A resolution supporting mandatory teaching of the Quran, with translation and comprehension, in all public and private educational institutions was passed, unanimously, on Tuesday by the Punjab Assembly.
The mover of the resolution, Pakistan Muslim League-Functional’s (PML-F) Dr Asma Mamdot, said young people had no knowledge of Quran’s teachings. She said that she planned on moving a bill in the house soon.
During the session, a minority MPA criticised the Punjab government for “stopping” him and other Christians from performing rituals at the grave of the late minister for minorities Shahbaz Bhatti on his death anniversary.
The Tuesday proceedings started at 11:12am, more than an hour after 10 am, the scheduled time. During the day, reserved for private members, two resolutions were passed, another two were rejected, one was disposed of and one was kept pending. Minister for Agriculture Ahmad Ali Aulakh answered questions about his department.
The resolution presented by Mamdot said that the house was of the opinion that the teaching of Quran should be made mandatory in all educational institutions in order to “sensitise” the young generation.

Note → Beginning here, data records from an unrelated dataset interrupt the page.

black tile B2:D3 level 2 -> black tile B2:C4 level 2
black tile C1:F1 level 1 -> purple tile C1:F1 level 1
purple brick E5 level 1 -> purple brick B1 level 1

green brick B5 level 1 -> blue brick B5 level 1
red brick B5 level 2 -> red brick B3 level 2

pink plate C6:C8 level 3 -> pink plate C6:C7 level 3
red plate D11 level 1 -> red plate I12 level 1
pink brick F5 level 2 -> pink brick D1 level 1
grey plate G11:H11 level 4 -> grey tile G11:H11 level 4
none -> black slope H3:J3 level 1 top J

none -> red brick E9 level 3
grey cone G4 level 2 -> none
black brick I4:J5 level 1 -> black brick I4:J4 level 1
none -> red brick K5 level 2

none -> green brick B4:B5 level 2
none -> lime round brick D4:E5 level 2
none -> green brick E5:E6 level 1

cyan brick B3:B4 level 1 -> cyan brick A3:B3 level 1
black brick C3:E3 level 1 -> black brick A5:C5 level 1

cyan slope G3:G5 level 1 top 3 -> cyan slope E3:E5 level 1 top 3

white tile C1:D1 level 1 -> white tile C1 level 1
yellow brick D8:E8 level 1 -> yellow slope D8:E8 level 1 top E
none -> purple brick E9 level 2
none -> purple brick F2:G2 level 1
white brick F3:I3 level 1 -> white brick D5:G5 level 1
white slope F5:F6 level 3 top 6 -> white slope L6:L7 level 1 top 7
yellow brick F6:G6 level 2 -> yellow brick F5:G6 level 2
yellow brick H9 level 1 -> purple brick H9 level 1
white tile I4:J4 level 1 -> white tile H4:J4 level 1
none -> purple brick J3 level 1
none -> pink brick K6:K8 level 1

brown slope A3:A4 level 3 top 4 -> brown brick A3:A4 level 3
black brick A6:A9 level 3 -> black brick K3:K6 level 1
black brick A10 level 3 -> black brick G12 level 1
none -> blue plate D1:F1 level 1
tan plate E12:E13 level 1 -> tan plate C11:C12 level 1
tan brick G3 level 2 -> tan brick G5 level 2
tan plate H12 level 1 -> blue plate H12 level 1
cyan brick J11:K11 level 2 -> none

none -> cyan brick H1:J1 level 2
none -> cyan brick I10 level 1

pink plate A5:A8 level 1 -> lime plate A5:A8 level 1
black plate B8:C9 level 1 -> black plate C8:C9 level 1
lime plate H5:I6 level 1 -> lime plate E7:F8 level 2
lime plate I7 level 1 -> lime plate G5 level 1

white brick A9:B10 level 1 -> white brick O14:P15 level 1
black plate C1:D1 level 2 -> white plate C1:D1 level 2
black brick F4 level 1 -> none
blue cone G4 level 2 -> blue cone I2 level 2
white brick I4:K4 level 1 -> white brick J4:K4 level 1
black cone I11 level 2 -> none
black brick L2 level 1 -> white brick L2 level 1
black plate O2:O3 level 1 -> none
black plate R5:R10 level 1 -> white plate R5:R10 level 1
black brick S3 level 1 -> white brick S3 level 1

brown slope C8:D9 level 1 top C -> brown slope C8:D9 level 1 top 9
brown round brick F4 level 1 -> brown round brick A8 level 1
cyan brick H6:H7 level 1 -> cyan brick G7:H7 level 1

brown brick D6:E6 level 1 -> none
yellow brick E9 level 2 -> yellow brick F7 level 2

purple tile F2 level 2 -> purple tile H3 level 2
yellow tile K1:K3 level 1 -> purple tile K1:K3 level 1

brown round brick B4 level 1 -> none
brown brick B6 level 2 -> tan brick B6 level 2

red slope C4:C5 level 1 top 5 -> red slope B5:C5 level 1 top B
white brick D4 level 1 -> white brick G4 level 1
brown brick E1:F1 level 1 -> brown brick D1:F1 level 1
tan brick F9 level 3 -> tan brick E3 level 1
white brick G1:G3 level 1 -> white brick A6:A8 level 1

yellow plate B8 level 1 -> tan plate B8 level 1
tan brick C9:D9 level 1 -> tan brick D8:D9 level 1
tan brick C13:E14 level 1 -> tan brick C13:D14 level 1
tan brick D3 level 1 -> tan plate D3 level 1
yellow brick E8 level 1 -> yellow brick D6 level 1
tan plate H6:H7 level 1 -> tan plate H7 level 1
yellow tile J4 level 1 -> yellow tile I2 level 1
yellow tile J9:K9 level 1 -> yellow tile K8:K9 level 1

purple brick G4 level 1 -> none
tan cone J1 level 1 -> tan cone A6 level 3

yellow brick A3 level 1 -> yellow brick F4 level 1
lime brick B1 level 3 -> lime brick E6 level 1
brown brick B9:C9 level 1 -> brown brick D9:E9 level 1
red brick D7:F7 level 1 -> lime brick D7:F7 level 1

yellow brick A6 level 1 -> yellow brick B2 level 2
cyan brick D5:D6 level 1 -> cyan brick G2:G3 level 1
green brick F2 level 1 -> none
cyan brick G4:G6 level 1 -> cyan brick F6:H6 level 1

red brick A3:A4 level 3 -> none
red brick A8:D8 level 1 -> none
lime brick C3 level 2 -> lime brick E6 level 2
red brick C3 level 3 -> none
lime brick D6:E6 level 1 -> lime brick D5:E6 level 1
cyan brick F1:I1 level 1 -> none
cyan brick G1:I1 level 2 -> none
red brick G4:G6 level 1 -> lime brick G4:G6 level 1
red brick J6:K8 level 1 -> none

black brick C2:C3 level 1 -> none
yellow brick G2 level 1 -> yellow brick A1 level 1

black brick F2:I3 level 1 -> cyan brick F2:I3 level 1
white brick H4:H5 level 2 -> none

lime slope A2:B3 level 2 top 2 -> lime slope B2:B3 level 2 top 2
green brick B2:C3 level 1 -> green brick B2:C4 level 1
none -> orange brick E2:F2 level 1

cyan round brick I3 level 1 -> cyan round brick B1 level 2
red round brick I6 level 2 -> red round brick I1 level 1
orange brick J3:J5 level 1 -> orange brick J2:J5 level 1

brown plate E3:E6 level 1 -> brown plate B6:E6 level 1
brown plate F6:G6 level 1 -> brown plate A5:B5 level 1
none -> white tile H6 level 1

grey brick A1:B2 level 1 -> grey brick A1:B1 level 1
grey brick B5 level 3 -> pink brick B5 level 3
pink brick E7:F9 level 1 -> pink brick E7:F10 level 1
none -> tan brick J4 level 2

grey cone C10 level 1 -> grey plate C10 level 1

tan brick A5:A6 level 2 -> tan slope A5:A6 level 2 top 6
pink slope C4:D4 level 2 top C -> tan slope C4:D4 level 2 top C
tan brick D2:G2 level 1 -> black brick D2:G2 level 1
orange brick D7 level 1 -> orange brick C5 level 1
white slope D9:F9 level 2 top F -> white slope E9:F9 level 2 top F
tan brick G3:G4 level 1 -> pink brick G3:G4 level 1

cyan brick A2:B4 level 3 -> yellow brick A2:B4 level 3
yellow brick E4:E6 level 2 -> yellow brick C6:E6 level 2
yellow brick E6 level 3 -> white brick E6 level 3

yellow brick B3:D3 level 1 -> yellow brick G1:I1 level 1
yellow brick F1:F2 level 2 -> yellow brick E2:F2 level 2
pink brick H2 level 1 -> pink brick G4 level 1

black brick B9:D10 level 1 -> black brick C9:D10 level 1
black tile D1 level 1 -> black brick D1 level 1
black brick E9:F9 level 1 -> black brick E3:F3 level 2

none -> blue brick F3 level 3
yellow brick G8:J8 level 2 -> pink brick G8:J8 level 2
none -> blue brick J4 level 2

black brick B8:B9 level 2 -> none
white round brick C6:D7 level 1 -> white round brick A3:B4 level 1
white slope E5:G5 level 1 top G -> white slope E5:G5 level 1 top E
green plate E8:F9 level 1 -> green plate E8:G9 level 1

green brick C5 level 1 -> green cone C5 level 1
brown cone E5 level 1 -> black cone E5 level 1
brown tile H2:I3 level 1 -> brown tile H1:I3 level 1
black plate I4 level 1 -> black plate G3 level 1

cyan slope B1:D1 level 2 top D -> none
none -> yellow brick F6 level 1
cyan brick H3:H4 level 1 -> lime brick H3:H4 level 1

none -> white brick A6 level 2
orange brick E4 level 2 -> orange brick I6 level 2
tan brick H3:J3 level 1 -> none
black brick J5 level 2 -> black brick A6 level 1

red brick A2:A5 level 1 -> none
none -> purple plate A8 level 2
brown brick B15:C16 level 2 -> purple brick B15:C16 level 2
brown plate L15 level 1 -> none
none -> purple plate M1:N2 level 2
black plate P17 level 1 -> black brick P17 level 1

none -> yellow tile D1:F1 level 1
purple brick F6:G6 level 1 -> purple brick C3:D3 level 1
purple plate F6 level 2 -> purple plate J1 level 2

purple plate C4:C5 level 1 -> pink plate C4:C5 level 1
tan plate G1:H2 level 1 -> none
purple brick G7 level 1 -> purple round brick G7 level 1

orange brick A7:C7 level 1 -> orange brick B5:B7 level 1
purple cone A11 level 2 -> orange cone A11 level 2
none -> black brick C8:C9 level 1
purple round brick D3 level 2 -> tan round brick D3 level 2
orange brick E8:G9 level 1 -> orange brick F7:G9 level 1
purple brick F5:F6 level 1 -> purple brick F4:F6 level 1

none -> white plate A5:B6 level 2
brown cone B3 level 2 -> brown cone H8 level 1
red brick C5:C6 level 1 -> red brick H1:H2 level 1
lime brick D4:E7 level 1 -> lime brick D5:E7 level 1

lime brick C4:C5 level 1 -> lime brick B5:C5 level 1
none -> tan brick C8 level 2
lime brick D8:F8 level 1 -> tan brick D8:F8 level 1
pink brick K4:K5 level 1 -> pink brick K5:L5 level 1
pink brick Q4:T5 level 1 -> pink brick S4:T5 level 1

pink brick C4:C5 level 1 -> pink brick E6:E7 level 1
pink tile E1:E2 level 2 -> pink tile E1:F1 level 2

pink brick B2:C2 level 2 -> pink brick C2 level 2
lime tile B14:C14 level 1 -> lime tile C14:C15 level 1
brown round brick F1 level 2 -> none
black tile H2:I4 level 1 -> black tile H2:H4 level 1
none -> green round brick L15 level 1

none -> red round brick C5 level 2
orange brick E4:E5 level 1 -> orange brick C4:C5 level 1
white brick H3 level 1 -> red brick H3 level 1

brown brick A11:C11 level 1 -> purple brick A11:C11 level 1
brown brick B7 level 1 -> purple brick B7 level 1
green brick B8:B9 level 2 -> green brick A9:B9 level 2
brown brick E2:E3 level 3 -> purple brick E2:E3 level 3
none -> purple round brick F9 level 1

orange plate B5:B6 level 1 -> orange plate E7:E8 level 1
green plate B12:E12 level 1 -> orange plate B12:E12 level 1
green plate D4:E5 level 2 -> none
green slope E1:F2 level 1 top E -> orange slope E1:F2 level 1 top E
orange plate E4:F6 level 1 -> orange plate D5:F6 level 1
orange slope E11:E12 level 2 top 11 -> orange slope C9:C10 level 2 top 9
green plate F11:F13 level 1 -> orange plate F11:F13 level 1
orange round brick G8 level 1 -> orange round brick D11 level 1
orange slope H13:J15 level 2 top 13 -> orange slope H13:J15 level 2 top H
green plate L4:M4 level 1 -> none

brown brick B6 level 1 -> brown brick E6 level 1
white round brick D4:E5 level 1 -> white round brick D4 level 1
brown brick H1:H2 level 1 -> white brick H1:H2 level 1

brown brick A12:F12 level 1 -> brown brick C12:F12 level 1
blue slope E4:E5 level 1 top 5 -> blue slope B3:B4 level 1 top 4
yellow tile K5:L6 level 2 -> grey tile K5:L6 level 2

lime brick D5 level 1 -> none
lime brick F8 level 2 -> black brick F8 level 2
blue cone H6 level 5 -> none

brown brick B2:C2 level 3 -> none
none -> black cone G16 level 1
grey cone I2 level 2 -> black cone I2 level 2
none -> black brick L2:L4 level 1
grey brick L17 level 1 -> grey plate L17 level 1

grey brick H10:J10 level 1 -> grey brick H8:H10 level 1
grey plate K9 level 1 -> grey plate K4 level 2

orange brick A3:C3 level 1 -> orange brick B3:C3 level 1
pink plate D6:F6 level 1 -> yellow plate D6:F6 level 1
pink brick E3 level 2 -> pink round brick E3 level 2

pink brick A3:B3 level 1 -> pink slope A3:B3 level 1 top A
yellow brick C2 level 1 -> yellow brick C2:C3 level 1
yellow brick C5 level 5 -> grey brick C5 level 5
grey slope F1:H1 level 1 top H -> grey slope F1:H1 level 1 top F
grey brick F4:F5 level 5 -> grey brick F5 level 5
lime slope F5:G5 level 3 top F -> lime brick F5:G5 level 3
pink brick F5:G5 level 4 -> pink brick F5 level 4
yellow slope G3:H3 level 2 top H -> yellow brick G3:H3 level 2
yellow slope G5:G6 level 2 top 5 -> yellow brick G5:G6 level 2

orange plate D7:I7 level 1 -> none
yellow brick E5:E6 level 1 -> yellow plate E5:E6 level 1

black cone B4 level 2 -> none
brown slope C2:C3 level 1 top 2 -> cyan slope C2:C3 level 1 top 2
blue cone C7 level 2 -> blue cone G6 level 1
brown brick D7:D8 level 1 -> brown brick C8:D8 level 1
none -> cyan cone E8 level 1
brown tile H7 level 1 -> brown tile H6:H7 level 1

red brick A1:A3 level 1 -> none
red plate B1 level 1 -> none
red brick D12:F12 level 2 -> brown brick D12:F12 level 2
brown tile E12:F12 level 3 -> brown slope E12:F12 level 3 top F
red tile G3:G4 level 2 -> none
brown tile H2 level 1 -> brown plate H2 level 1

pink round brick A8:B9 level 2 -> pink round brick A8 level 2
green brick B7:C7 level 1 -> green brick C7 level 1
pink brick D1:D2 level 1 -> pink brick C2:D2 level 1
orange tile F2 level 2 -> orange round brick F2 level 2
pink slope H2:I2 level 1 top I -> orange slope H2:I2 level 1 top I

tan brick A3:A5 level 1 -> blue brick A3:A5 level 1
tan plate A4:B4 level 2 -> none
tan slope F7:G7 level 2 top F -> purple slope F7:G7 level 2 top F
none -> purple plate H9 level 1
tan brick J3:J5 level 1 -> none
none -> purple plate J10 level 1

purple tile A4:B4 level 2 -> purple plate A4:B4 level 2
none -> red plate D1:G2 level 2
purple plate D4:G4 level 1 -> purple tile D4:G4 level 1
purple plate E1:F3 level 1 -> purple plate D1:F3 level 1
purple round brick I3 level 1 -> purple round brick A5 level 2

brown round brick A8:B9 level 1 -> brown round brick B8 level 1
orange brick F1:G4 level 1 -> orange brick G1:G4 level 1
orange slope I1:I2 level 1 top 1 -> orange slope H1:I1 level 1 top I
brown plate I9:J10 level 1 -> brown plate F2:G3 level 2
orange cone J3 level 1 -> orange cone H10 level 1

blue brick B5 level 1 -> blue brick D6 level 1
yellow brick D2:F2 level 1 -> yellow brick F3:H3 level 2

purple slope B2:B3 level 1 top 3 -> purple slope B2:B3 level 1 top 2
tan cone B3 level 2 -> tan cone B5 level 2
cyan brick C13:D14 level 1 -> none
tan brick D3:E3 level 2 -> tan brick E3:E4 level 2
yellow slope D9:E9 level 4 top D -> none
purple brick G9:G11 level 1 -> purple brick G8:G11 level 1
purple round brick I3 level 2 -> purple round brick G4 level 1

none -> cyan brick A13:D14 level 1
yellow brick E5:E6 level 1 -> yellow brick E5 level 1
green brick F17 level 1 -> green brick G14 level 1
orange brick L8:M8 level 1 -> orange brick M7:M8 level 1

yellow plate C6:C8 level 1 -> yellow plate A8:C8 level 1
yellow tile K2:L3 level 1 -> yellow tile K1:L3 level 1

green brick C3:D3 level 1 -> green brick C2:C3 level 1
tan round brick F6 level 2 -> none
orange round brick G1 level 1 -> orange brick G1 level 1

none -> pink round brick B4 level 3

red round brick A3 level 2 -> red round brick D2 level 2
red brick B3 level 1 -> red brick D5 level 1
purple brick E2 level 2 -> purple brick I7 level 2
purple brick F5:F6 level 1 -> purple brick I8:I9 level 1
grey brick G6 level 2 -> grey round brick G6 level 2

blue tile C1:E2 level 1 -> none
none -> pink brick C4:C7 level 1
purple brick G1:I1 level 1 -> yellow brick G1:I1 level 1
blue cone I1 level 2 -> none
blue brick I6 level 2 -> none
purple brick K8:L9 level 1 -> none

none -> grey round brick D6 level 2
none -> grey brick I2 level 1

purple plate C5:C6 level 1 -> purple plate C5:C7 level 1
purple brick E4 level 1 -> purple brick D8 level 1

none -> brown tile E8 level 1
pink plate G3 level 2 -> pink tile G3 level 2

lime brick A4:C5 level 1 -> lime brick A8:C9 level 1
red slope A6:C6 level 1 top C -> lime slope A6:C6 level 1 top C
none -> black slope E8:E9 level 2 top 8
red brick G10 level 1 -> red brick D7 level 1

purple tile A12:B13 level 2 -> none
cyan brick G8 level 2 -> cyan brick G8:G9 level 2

It called for making Quran lessons part of the syllabus, starting from grade 1 and continuing till professional degrees. The Punjab government was also asked to allocate funds for teaching of Quran.
Mamdot later told The Express Tribune that madrassas’ interpretation of the Quran was turning children into terrorists. She said she believed that terrorism would be eliminated from the country if Quran was made part of school and college curriculum.
PPP’s Pervaiz Rafique Malik, an MPA from Faisalabad, said on a point of order that he had wanted to hold services at the grave of Shahbaz Bhatti, in Samundri, on March 4. Malik alleged that the Punjab Police had besieged his house, preventing him from holding a service.
Bhatti was buried on March 4, he said, adding that “thousands” had been stopped from paying their tributes. “About 5,000 others who succeeded in reaching the graveyard were harassed by the Police,” he said.
He protested against his house arrest as well as a “breach of his privilege”, demanding an answer from the government.
“Dr Paul Bhatti, late Shahbaz Bhatti’s brother and an adviser to the prime minister, had asked the police that Malik be stopped from holding any service at Shahbaz Bhatti’s grave,” replied Law Minister Rana Sanaullah Khan. The government was not a party in what happened, Sanaullah said, calling it “a private issue”.
Malik, however, was not satisfied with the law ministers’ reply and asked how Paul Bhatti could have issued orders to the police. Sanaullah suggested that he move a privilege motion.
The second resolution that was passed unanimously was moved by PML-N’s Ziaullah Shah. He urged the federal government to find alternative power generation methods in order to ensure that the country’s industries are not destroyed by the persistent gas shortage.
Published in The Express Tribune, March 7th, 2012.